Loading Data into SAP HANA Cloud, Data Lake
The SAP HANA Cloud data lake is designed to support large volumes of data. One of the first issues you are likely to encounter is how to load large volumes of data into the data lake efficiently, where efficiency is measured by a combination of total cost and performance. While the data lake does support the standard SQL DML functions, by far the fastest way to load data is via the LOAD TABLE statement. This blog examines how the provisioning of your SAP HANA Cloud, data lake impacts the performance and cost for data loading. To keep things simple, I am only looking at individual table loads. Concurrent loading of data may be covered in a future post.
If you haven’t had a chance to try out SAP HANA Cloud and its built-in data lake, you can do that now by signing up for the free trial.

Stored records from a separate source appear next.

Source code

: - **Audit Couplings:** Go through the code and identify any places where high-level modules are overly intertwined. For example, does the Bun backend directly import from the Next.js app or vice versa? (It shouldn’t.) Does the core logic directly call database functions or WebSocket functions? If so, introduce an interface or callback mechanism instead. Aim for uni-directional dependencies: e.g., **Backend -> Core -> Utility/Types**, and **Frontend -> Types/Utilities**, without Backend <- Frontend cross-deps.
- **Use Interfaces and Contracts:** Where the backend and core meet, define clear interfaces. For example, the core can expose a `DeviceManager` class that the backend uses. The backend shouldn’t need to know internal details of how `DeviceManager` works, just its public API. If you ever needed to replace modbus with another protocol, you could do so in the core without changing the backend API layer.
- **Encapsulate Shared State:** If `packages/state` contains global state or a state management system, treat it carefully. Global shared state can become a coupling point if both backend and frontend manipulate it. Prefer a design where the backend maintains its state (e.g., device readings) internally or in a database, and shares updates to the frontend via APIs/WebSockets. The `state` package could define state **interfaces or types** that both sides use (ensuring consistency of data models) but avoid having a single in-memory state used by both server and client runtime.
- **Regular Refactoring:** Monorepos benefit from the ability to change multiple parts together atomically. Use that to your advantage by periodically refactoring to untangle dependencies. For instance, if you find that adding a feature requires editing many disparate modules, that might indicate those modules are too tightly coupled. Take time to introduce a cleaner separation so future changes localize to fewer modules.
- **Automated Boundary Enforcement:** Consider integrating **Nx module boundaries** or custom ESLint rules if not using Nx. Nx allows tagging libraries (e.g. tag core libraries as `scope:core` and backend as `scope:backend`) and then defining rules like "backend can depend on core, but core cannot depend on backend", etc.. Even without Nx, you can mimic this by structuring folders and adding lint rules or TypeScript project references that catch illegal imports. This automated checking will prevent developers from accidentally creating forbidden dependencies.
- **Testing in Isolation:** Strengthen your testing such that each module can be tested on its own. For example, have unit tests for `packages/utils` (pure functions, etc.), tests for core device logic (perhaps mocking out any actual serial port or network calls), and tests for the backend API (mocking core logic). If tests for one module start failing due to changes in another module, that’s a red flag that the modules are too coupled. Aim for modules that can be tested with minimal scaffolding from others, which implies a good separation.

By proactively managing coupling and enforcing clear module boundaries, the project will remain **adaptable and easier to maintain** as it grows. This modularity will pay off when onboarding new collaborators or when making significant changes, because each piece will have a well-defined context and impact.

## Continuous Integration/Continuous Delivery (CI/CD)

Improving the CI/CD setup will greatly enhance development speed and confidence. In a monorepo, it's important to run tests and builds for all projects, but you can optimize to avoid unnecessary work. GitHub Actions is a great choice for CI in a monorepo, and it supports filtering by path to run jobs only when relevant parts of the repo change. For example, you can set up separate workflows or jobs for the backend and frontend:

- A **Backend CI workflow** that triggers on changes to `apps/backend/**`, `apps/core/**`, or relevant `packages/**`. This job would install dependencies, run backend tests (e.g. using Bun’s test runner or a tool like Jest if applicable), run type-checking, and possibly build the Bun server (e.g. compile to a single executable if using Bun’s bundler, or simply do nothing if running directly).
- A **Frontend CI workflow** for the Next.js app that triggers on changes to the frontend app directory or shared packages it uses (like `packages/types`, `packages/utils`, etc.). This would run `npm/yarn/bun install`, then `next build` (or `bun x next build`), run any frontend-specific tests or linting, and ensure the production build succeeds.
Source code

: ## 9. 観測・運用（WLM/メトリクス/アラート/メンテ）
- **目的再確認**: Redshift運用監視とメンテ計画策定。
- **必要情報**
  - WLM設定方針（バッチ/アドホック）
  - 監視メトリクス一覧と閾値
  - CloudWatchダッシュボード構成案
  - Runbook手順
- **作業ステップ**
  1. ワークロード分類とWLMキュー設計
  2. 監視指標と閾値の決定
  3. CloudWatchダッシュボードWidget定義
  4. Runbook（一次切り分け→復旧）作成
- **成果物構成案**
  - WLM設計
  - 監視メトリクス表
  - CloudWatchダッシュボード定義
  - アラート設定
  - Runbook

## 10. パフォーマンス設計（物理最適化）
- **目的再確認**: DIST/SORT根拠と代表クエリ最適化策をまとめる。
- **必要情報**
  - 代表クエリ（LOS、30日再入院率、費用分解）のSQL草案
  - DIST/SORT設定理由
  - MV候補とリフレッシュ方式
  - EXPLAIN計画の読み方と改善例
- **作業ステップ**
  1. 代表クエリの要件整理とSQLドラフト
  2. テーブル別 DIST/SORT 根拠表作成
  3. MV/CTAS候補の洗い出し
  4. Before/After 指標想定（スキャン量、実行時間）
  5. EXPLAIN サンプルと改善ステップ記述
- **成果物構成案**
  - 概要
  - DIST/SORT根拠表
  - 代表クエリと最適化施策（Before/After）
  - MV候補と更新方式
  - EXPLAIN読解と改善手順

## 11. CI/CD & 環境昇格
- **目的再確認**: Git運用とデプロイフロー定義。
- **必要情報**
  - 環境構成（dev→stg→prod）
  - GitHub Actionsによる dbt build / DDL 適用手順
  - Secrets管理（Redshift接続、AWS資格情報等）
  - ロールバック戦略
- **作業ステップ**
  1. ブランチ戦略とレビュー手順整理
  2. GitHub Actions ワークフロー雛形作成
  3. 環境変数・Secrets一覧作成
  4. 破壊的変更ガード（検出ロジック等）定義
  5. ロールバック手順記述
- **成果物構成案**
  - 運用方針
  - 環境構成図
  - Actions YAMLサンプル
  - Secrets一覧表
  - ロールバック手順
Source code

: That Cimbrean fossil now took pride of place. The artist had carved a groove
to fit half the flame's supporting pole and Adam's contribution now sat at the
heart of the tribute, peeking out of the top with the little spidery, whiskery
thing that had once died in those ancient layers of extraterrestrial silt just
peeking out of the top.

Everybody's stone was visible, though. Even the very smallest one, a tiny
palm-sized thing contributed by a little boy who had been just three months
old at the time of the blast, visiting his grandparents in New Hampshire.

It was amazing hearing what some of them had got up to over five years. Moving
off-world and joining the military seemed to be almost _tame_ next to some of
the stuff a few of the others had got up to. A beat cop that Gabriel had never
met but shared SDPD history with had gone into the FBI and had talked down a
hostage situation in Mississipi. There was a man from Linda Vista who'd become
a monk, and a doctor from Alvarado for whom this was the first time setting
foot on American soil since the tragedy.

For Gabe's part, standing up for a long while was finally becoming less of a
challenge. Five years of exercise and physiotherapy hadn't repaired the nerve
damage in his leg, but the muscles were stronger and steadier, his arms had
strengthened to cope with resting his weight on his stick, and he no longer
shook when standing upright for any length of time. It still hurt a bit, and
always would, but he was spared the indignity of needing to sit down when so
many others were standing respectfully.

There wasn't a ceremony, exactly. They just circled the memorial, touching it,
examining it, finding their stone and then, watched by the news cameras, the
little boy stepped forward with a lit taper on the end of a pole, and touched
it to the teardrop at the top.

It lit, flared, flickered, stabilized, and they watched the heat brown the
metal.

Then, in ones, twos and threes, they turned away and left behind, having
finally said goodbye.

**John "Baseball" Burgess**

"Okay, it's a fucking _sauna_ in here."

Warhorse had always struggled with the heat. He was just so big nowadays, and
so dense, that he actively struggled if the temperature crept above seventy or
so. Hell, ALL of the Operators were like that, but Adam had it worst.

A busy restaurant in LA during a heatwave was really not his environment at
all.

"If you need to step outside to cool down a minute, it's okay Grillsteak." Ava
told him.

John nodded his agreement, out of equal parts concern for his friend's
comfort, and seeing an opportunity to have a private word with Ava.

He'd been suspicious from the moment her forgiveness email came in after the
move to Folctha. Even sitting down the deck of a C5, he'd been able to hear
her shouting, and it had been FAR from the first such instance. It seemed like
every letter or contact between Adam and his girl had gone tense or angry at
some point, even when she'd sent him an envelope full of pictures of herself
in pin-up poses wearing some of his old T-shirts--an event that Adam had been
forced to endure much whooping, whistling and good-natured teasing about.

The Impact of Compute on Data Loading
In the SAP HANA Cloud data lake, compute is measured and allocated elastically in vCPUs. This means that you can change the amount of compute allocated to the data lake on-demand by simply updating the provisioning. You can have a look at the SAP HANA Cloud Sizing Calculator to see how the number of vCPUs you allocate impacts your SAP HANA Cloud usage.
While data loading is typically dominated by the data transfer (read/write) activities, there is compute involved as part of the ingestion process. For example, processing and compressing the data into the proper format before it is written to the data lake in order to minimize storage costs and improve future query performance.
If we start with a minimally sized data lake on AWS (4 vCPUs, 1TB of storage), and then scale our compute up, we can see the impact of compute on the load of about 1.5GB of raw data into a single table. It’s not a lot from the perspective of the data lake, but it is enough to illustrate the impact of compute provisioning on performance.
We can see an immediate almost 2x performance improvement by increasing the amount of compute, but that improvement tails off rather quickly as we add more. Beyond 16vCPU, the difference in performance is negligible. This is because the data lake is built on the SAP IQ multiplex technology for its core data processing capabilities.
The SAP IQ multiplex is a cluster-based solution, which means the data lake processing compute scales both up (using a larger node) and out (using multiple nodes). Currently, scale-up is limited to 16vCPUs on a node. If you allocate more than this amount of compute in your data lake, you will get additional nodes added to your system. In our test, when we move beyond 16vCPUs, we are adding another node to the system.
This is relevant because currently the data lake can only use a single node to process a single load table statement, so once you go beyond 16vCPUs, your compute will not have much of an impact on load performance. Scaling out to multiple nodes can help in a multi-user system, by allowing other operations (eg. queries) to run on other nodes, thus providing more compute capacity to the node running the load statement.
The Impact of Storage on Data Loading
The SAP HANA cloud data lake currently provides only a single storage metric. It is not immediately obvious how adjusting this metric can impact performance, but it actually has a potentially very large impact, especially on smaller data lakes (less than 16TB).
This is because storage performance in the data lake is a function of the amount of storage you provision. For each TB of provisioned storage, you are allocated a certain amount of disk throughput. This effectively controls how fast you can read/write to your data lake. As your data lake grows, the allocated throughput increases, and will become large enough that it doesn’t play a significant factor in performance for single user access, but for smaller data lakes, it can have a huge impact.
Here we can see the impact of storage allocated on load performance. Note that in each test we are loading the same amount of data, using the same amount of compute. The only thing that is changing is the amount of storage.
We can see that increasing the provisioned amount of storage has a very large impact on load performance, up until about 16TB of provisioning. Beyond this performance improves, but at a lesser rate.
Controlling TCO for Data Lake Loads
We can see that performance can be impacted significantly by the amount of compute and storage you provision for the HANA data lake, but how does this translate to cost?
If we look at the capacity unit cost for the load operation under the various configurations we tested (see chart below), we can see that the minimally provisioned instance, while cheapest if you are running 24×7, is not the cheapest if you want to leverage the elasticity of the cloud to better control your overall TCO. The cheapest option for loading in this scenario is to provision 16TB and 18vCPUs of compute.
In conclusion, we can see that compute and storage have a significant impact on the performance of your HANA data lake, but to get the best TCO from your HANA data lake, you need to take advantage of the cloud qualities of the service, like elasticity.
Thanks for reading!